_Consigne A_
Dans l'extrait sur le drama Hanzawa Naoki, à quel épisode Naoki Hanzawa passe-t-il en conseil disciplinaire ?
_Consigne B_
Les affirmations suivantes sont-elles conformes à l'extrait sur le drama Hanzawa Naoki ? (i) Le drama offre des scènes d'action spectaculaires. (ii) Kondo fait partie des deux fidèles amis de Hanzawa. (iii) Dans l'épisode 3, Hanzawa démasque l'homme qui lui a volé un document-clé. Répondez par oui ou non, et citez à chaque fois les mots décisifs de l'extrait.
_Consigne C_
Écrivez la suite de l'extrait sur le drama Hanzawa Naoki, en commençant juste après sa dernière phrase.

_Extrait du document_
↓

Comme si Naoki Hanzawa parlait aussi pour nous, salariés lambdas qui avons tous été, un jour ou l’autre, confrontés à l’injustice du monde du travail. Car si le système de gestion décrit dans le drama est typiquement japonais, les procédés de déstabilisation d’un salarié, eux, existent partout dans le monde.

Le tour de force de Hanzawa Naoki est à ce titre d’insuffler un suspense à une histoire dont le cadre n’est, après tout, que la vie de bureau. Patron hurlant sur un subordonné ou menaçant une jeune recrue, dossiers qui voltigent d’un bout à l’autre de la pièce, le drama restitue avec justesse la violence des rapports humains en entreprise.

Efficace sans être tape-à-l’œil, la mise en scène cultive une réelle tension dramatique et met l’emphase sur les retournements de situation. Vous ne verrez pas de scènes d’action ébouriffantes dans ce drama. Ce que vous (re)découvrirez, en revanche, c’est le cauchemar que peut devenir une réunion ou un conseil d’administration qui tourne à l’humiliation d’un collaborateur.

On reste marqué par plusieurs scènes, comme ce moment oppressant, dans l’épisode 1, où Naoki Hanzawa passe en conseil disciplinaire face à deux managers hostiles délégués par les Ressources Humaines et qui tentent de lui extirper des aveux, cependant que l’un d’entre eux tape de la main sur la table pour le déstabiliser.

L’épisode 3 comporte un moment du même acabit : accablé de reproches par ses supérieurs et devant ses subordonnés, Hanzawa parvient pourtant à démasquer l’homme qui lui a dérobé un document-clé, un moment libérateur qui fait suite à une énorme montée de tension.

La souffrance au travail est par ailleurs évoquée dans le second arc à travers le personnage touchant de Kondo, l’un des deux fidèles amis de Hanzawa. En plein craquage nerveux lorsque notre héros reprend contact avec lui, Kondo est tour à tour ignoré et moqué par ses collègues. Il va peu à peu reprendre le dessus et son évolution poignante constitue l’un des temps forts du drama. Là encore, la souffrance engendrée par le harcèlement moral et le courage nécessaire pour relever la tête sont universels.

↑

_Données_
↓

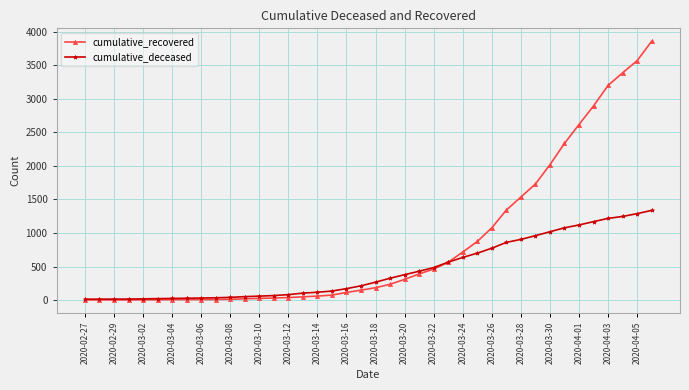

Which series has the largest range (max minus min)?

cumulative_recovered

↑

_Réponse attendue A_
À l'épisode 1.

_Réponse attendue B_
(i) Non : « Vous ne verrez pas de scènes d’action ébouriffantes dans ce drama. »
(ii) Oui : « l’un des deux fidèles amis de Hanzawa »
(iii) Oui : « Hanzawa parvient pourtant à démasquer l’homme qui lui a dérobé un document-clé »

_Réponse attendue C_
Parmi les figures mémorables du drama, citons aussi Kurosaki (Kataoka Ainosuke), le contrôleur fiscal vicieux qui arrive tel un rapace avec son commando de bureaucrates pour fouiller les dossiers. Abordé avec beaucoup d’humour, ce personnage déjanté apporte la petite touche de folie typique des dramas japonais – et qui nous manque terriblement si elle est absente.

On retiendra aussi Fukuyama (Jundai Yamada), le rival pistonné qui ne peut circuler sans sa tablette numérique (l’attitude créée par l’acteur est à la fois très drôle et bien vue !) et que le héros va promptement remettre à sa place. Hanzawa Naoki fourmille de chocs de personnalités mémorables et si l’on soupçonne que l’insubordination du personnage aurait du mal à passer dans la vraie vie, les moments où il prend le dessus sont extrêmement jubilatoires.

Hanzawa Naoki, le justicier bancaire

Si Hanzawa Naoki trouve une telle résonance à l’heure actuelle, c’est aussi grâce à son propos sur les banques et leur rôle dans la crise économique. Loin du simplisme consistant à jeter l’opprobre sur tout le milieu, le drama cible précisément les puissants qui dévoient le métier de banquier et usent de leur pouvoir pour s’enrichir.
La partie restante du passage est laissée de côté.